▶ [WHAT YOU HAVE TO DO]: Search the material and gather each line with "Continuar" in it.

▶ [AVAILABLE DATA]:

_ _ _

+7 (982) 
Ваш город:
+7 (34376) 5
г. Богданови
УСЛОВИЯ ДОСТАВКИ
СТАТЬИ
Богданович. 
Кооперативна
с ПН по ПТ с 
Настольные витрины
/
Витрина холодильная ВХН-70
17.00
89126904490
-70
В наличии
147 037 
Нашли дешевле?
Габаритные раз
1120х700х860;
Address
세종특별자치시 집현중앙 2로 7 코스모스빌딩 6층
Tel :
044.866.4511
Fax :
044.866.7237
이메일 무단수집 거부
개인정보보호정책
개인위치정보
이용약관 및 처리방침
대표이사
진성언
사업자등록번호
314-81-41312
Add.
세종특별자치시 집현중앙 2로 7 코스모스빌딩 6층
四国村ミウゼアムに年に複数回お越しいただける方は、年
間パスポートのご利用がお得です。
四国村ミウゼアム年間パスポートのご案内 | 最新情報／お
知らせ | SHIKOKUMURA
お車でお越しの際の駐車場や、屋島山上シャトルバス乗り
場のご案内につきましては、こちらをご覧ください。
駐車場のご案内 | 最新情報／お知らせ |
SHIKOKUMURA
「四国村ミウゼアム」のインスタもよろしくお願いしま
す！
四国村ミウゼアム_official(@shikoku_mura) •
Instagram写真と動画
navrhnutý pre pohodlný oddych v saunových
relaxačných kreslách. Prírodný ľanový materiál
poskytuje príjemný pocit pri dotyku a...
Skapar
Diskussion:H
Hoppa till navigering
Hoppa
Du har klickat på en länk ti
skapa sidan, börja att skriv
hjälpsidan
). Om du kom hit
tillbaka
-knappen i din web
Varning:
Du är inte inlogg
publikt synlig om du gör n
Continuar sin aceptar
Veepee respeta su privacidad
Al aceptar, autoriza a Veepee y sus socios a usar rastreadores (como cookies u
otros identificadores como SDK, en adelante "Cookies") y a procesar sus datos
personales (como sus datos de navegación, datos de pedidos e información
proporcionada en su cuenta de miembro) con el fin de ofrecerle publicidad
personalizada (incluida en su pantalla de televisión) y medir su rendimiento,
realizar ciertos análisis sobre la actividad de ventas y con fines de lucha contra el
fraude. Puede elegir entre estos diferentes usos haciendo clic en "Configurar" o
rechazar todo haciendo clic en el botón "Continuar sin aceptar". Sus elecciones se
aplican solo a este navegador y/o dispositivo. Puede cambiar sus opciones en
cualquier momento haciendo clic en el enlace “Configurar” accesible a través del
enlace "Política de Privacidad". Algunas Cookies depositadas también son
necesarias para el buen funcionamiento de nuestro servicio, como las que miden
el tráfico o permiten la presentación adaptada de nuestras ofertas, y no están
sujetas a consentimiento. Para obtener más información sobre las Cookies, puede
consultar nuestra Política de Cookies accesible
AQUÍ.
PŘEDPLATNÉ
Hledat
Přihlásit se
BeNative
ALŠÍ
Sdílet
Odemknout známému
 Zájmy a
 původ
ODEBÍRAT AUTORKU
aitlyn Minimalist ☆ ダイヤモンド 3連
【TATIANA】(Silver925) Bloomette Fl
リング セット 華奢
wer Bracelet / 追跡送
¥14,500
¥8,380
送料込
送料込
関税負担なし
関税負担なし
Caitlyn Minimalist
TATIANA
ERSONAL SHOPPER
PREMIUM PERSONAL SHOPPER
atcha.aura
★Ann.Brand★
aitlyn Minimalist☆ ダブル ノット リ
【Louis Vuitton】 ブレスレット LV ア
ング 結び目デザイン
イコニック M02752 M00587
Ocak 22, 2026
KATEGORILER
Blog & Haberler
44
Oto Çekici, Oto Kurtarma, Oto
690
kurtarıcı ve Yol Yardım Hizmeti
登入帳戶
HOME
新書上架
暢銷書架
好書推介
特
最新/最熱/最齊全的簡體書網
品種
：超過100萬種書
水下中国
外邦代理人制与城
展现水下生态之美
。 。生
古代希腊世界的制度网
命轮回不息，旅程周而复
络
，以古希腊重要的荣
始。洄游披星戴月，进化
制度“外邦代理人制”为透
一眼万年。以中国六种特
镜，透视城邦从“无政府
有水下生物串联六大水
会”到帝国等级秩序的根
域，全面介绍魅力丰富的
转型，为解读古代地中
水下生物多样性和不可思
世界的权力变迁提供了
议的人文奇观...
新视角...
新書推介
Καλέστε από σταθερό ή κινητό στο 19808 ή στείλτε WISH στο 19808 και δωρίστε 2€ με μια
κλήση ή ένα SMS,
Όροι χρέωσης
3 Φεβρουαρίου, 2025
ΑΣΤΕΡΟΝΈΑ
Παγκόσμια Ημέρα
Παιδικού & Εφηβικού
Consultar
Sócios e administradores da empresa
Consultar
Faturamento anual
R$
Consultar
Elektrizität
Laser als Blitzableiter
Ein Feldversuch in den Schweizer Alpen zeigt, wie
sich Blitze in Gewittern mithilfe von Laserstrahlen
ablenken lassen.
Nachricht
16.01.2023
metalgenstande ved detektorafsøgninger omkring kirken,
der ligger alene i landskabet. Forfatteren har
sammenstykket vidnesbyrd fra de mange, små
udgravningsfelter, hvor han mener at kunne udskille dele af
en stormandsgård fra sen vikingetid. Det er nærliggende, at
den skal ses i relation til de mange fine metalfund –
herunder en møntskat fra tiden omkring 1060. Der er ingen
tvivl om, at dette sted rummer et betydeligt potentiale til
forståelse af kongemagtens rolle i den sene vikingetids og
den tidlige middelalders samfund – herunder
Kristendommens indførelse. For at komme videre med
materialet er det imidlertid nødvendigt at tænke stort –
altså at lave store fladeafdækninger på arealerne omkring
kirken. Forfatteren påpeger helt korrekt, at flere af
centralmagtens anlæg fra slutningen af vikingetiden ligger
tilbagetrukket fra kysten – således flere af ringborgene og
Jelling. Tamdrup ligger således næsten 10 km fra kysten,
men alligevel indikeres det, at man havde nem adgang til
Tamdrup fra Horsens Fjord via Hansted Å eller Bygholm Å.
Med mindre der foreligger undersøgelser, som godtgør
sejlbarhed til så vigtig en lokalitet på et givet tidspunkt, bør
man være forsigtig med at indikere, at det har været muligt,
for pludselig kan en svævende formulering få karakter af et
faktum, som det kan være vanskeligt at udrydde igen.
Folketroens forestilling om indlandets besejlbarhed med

_ _ _

▶ [OUTPUT FOR THIS EXERCISE]:
Continuar sin aceptar
rechazar todo haciendo clic en el botón "Continuar sin aceptar". Sus elecciones se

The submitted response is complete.